Au bout du compte, la pensée de Maurice Allais est humaniste. « La fin essentielle de toute société libre est la personne humaine », écrit-il dans L’Europe unie, route de la prospérité (p. 130). Jamais il ne perd de vue cet objectif, ainsi que le démontre l’ensemble de ses propositions de réformes que je ne peux malheureusement pas exposer ici.

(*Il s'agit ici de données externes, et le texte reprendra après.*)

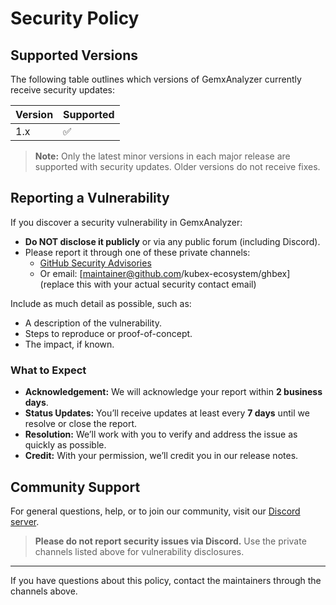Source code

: # Security Policy

## Supported Versions

The following table outlines which versions of GemxAnalyzer currently receive security updates:

| Version | Supported           |
| ------- | ------------------- |
| 1.x     | :white_check_mark:  |

> **Note:** Only the latest minor versions in each major release are supported with security updates. Older versions do not receive fixes.

## Reporting a Vulnerability

If you discover a security vulnerability in GemxAnalyzer:

- **Do NOT disclose it publicly** or via any public forum (including Discord).
- Please report it through one of these private channels:
  - [GitHub Security Advisories](https://github.com/kubex-ecosystem/analyzer/security/advisories)
  - Or email: [maintainer@github.com/kubex-ecosystem/ghbex] (replace this with your actual security contact email)

Include as much detail as possible, such as:

- A description of the vulnerability.
- Steps to reproduce or proof-of-concept.
- The impact, if known.

### What to Expect

- **Acknowledgement:** We will acknowledge your report within **2 business days**.
- **Status Updates:** You’ll receive updates at least every **7 days** until we resolve or close the report.
- **Resolution:** We’ll work with you to verify and address the issue as quickly as possible.
- **Credit:** With your permission, we’ll credit you in our release notes.

## Community Support

For general questions, help, or to join our community, visit our [Discord server](https://discord.gg/CCBJsFHT).

> **Please do not report security issues via Discord.** Use the private channels listed above for vulnerability disclosures.

---

If you have questions about this policy, contact the maintainers through the channels above.
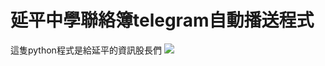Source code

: # 延平中學聯絡簿telegram自動播送程式
這隻python程式是給延平的資訊股長們
<img src="https://github.com/chenliTW/yphshomeworkbot/raw/master/pic/setup.png">
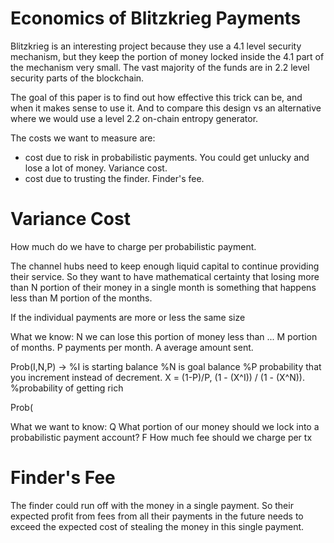 Economics of Blitzkrieg Payments
=========

Blitzkrieg is an interesting project because they use a 4.1 level security mechanism, but they keep the portion of money locked inside the 4.1 part of the mechanism very small. The vast majority of the funds are in 2.2 level security parts of the blockchain.

The goal of this paper is to find out how effective this trick can be, and when it makes sense to use it. And to compare this design vs an alternative where we would use a level 2.2 on-chain entropy generator.

The costs we want to measure are:
* cost due to risk in probabilistic payments. You could get unlucky and lose a lot of money. Variance cost.
* cost due to trusting the finder. Finder's fee.

Variance Cost
=======

How much do we have to charge per probabilistic payment.

The channel hubs need to keep enough liquid capital to continue providing their service. So they want to have mathematical certainty that losing more than N portion of their money in a single month is something that happens less than M portion of the months.

If the individual payments are more or less the same size

What we know:
N we can lose this portion of money less than ...
M portion of months.
P payments per month.
A average amount sent.


Prob(I,N,P) ->
%I is starting balance
%N is goal balance
%P probability that you increment instead of decrement.
    X = (1-P)/P,
    (1 - (X^I)) / (1 - (X^N)). %probability of getting rich

Prob(



What we want to know:
Q What portion of our money should we lock into a probabilistic payment account?
F How much fee should we charge per tx


Finder's Fee
=======

The finder could run off with the money in a single payment.
So their expected profit from fees from all their payments in the future needs to exceed the expected cost of stealing the money in this single payment.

L’économie de marchés (au pluriel) est tout à fait compatible avec les préoccupations sociales. « Le développement de l’économie occidentale n’a pas eu comme condition nécessaire l’absence de toute législation sociale », affirme-t-il dans Le Tiers-Monde au carrefour (p. 58), mais il ajoute justement : « La législation sociale ne peut et ne doit pas, au début, prendre modèle sur les législations avancées des pays développés, législations dont l’application serait trop coûteuse, compte tenu du bas niveau actuel de productivité et dont le seul effet serait de ralentir le développement. » (p. 109)
Tout au long de son œuvre, Maurice Allais, convaincu comme Jean Bodin (au xVIe siècle) « qu’il n’y a de richesses que d’hommes », plaide pour l’amélioration de la formation et des systèmes éducatifs. S’agissant du Tiers Monde et, à présent, des anciens pays communistes, il considère que ce domaine de la formation est celui où doit se concentrer toute l’aide occidentale.
Bien d’autres aspects de la pensée de Maurice Allais nécessiteraient d’être présentés, et chacun pourra se reporter aux textes originaux. Toute sa vie, Maurice Allais n’a cessé de penser par lui-même. Il n’a fait aucune concession à l’esprit du temps. Sa carrière en a souffert, et sa reconnaissance a été tardive. Il a payé cher son honnêteté scrupuleuse qui force l’admiration. Il faut rendre hommage à la dimension morale de ce grand savant et de cet humaniste.